Between the Budget and a Hard Place

March 18, 2016 | by Field Team

A Budget seldom betrays its true story on the day of publication, and this year’s is proving to be no exception. Two days on, George Osborne’s Budget seems to be unravelling at both ends – with the right attacking the overall fiscal position, whilst the left within the Conservative Party…

A Budget seldom betrays its true story on the day of publication, and this year’s is proving to be no exception. Two days on, George Osborne’s Budget seems to be unravelling at both ends – with the right attacking the overall fiscal position, whilst the left within the Conservative Party are increasingly alarmed by the severity of cuts to benefits for the disabled.

On the fiscal position, the Chancellor was open in his speech that the deficit had risen in the last year but still stuck to his commitment to eradicate it before the end of the Parliament. A closer reading of the Red Book shows that a high proportion of that fiscal tightening is all to fall in the final year of the Parliament, and that the smallest fall in future growth would turn the planned surplus into a continuing deficit. And even the Office for Budget Responsibility stated that the chances of the Chancellor getting to surplus by 2020 were 55-45, not much better than a coin toss.

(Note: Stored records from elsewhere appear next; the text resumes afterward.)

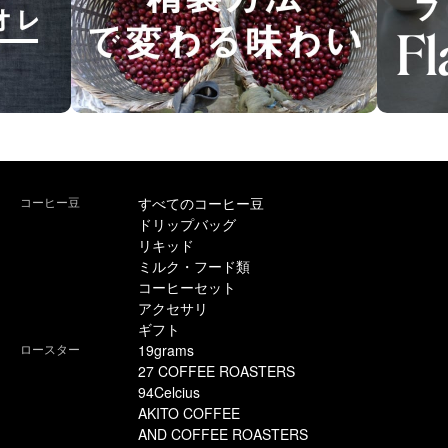
コーヒー豆
すべてのコーヒー豆
ドリップバッグ
リキッド
ミルク・フード類
コーヒーセット
アクセサリ
ギフト
ロースター
19grams
27 COFFEE ROASTERS
94Celcius
AKITO COFFEE
AND COFFEE ROASTERS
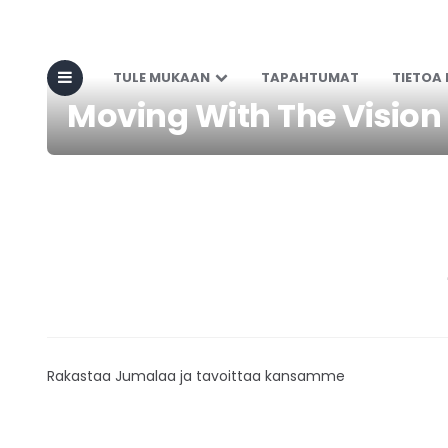
TULE MUKAAN
TAPAHTUMAT
TIETOA
Moving With The Vision
Rakastaa Jumalaa ja tavoittaa kansamme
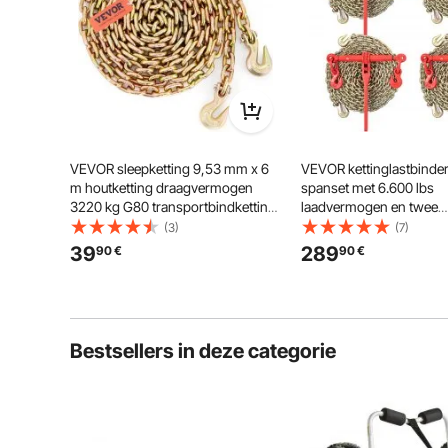
VEVOR sleepketting 9,53 mm x 6
VEVOR kettinglastbinder,
m houtketting draagvermogen
spanset met 6.600 lbs
3220 kg G80 transportbindketting
laadvermogen en twee
stalen bosbouwketting stalen
bevestigingshaken, inclu
(3)
(7)
ketting robuuste ketting voor
ratelbevestigingen – (4) 
39
289
90
€
90
€
heffen, laden, slepen, vastbinden
Grade 80 kettingen,
etc.
transportlastpakket voor
en slepen
Bestsellers in deze categorie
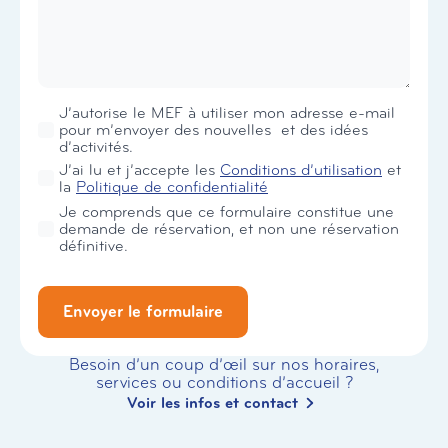
Newsletter
J’autorise le MEF à utiliser mon adresse e-mail
pour m’envoyer des nouvelles et des idées
d’activités.
RGPD
J’ai lu et j’accepte les
Conditions d’utilisation
et
*
la
Politique de confidentialité
Je comprends que ce formulaire constitue une
demande de réservation, et non une réservation
définitive.
Envoyer le formulaire
Besoin d’un coup d’œil sur nos horaires,
services ou conditions d’accueil ?
Voir les infos et contact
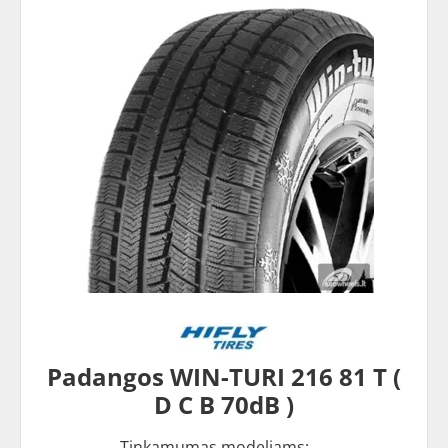
Padangos WIN-TURI 216 81 T (
D C B 70dB )
Tinkamumas modeliams:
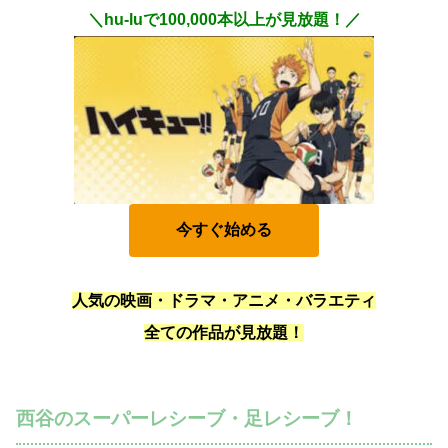
＼hu-luで100,000本以上が見放題！／
今すぐ始める
人気の映画・ドラマ・アニメ・バラエティ
全ての作品が見放題！
西谷のスーパーレシーブ・足レシーブ！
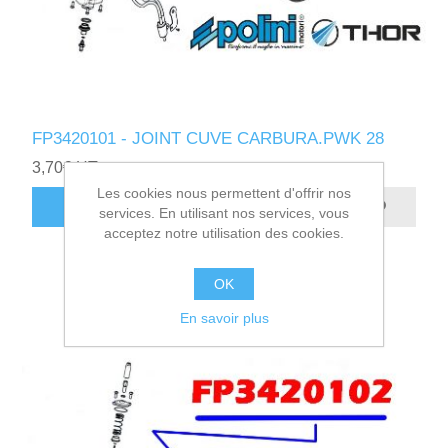
FP3420101 - JOINT CUVE CARBURA.PWK 28
3,70€ HT
Les cookies nous permettent d'offrir nos
AJOUTER AU PANIER
services. En utilisant nos services, vous
acceptez notre utilisation des cookies.
OK
En savoir plus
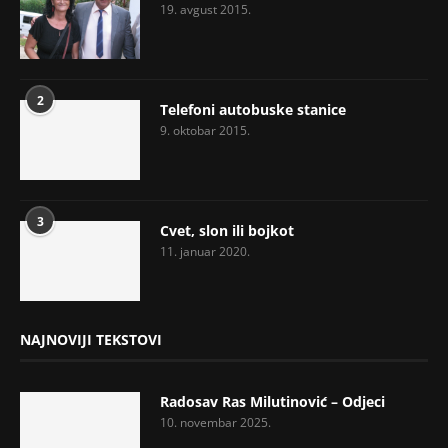
19. avgust 2015.
2
Telefoni autobuske stanice
9. oktobar 2015.
3
Cvet, slon ili bojkot
11. januar 2020.
NAJNOVIJI TEKSTOVI
Radosav Ras Milutinović – Odjeci
10. novembar 2025.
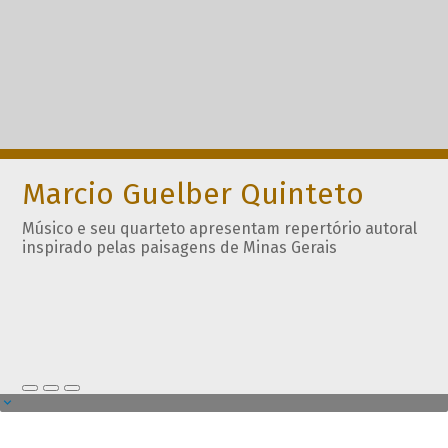
Marcio Guelber Quinteto
Músico e seu quarteto apresentam repertório autoral
inspirado pelas paisagens de Minas Gerais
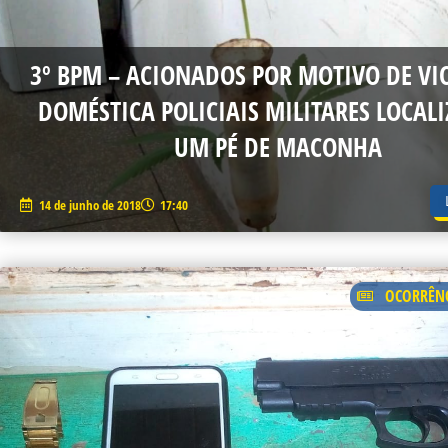
3º BPM – ACIONADOS POR MOTIVO DE VI
DOMÉSTICA POLICIAIS MILITARES LOCAL
UM PÉ DE MACONHA
14 de junho de 2018
17:40
OCORRÊNC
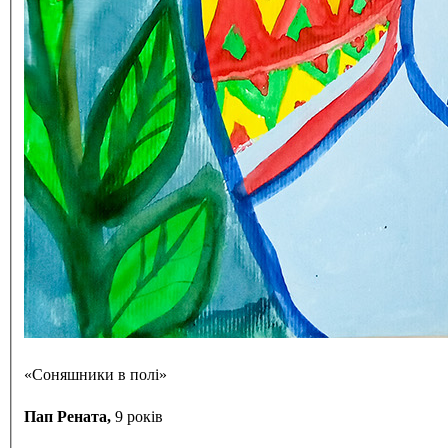
«Соняшники в полі»
Пап Рената,
9 років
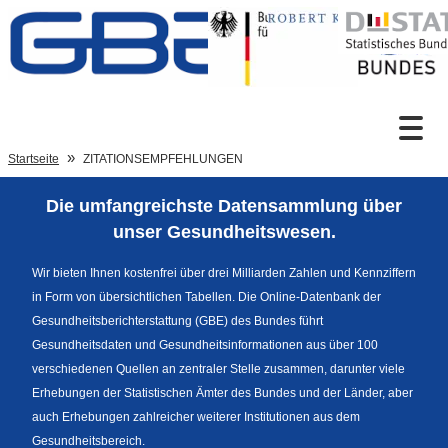
Zum Inhalt
Suche
Startseite
ZITATIONSEMPFEHLUNGEN
Die umfangreichste Datensammlung über
Sprachumschaltung
unser Gesundheitswesen.
Wir bieten Ihnen kostenfrei über drei Milliarden Zahlen und Kennziffern
in Form von übersichtlichen Tabellen. Die Online-Datenbank der
Fußzeile
Gesundheitsberichterstattung (GBE) des Bundes führt
Gesundheitsdaten und Gesundheitsinformationen aus über 100
verschiedenen Quellen an zentraler Stelle zusammen, darunter viele
Erhebungen der Statistischen Ämter des Bundes und der Länder, aber
auch Erhebungen zahlreicher weiterer Institutionen aus dem
Gesundheitsbereich.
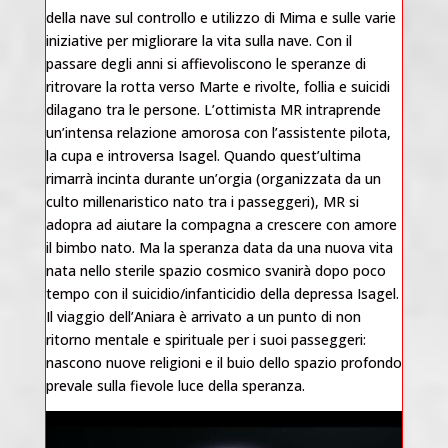
della nave sul controllo e utilizzo di Mima e sulle varie
iniziative per migliorare la vita sulla nave. Con il
passare degli anni si affievoliscono le speranze di
ritrovare la rotta verso Marte e rivolte, follia e suicidi
dilagano tra le persone. L’ottimista MR intraprende
un’intensa relazione amorosa con l’assistente pilota,
la cupa e introversa Isagel. Quando quest’ultima
rimarrà incinta durante un’orgia (organizzata da un
culto millenaristico nato tra i passeggeri), MR si
adopra ad aiutare la compagna a crescere con amore
il bimbo nato. Ma la speranza data da una nuova vita
nata nello sterile spazio cosmico svanirà dopo poco
tempo con il suicidio/infanticidio della depressa Isagel.
Il viaggio dell’Aniara è arrivato a un punto di non
ritorno mentale e spirituale per i suoi passeggeri:
nascono nuove religioni e il buio dello spazio profondo
prevale sulla fievole luce della speranza.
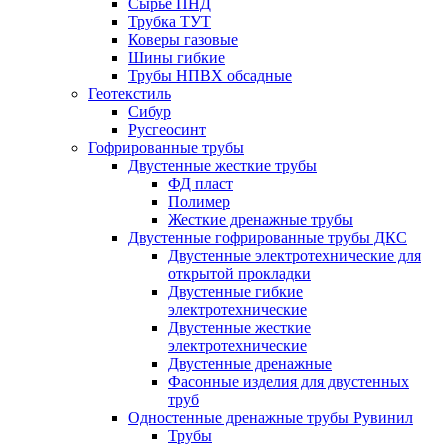
Сырье ПНД
Трубка ТУТ
Коверы газовые
Шины гибкие
Трубы НПВХ обсадные
Геотекстиль
Сибур
Русгеосинт
Гофрированные трубы
Двустенные жесткие трубы
ФД пласт
Полимер
Жесткие дренажные трубы
Двустенные гофрированные трубы ДКС
Двустенные электротехнические для
открытой прокладки
Двустенные гибкие
электротехнические
Двустенные жесткие
электротехнические
Двустенные дренажные
Фасонные изделия для двустенных
труб
Одностенные дренажные трубы Рувинил
Трубы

We’ve written before in TWFW about the persuasive theory that whoever wins the Conservative leadership election will abandon the Fixed Term Parliaments Act and go to the country in 2018 or 2019, and these Budget figures make that idea even more compelling. Governments usually ease the purse strings the year before an election, and tighten them the year after. To implement spending cuts and tax rises in 2019, 12 months before polling day is unimaginable, unless of course the 2019 Budget is a post-election one, not a pre-election one. Then it makes perfect sense.

Of more immediate concern to George Osborne though is the reaction to his plans to cut Personal Independence Payments to people with disabilities. The plans echo his failed efforts to cut tax credits, and you do not have to look far in the Conservative Party to find someone uncomfortable with the idea that the Budget cut Income Tax, Capital Gains Tax and Corporation Tax, whilst simultaneously hitting the disabled with a whopping £4.4bn cut in their income. Already the Chancellor is hinting that the plans could be subject to future review, although of course any relaxing of the plans would only worsen the overall fiscal position.

Any Chancellor would probably have found this year’s Budget a hard one, but it does increasingly look like George Osborne is in a particularly sticky situation between the proverbial rock and the proverbial hard place. He’s famed as a great political tactician, and he’s got out of similar scrapes in the past. He’ll need all his famed political skills to do so again.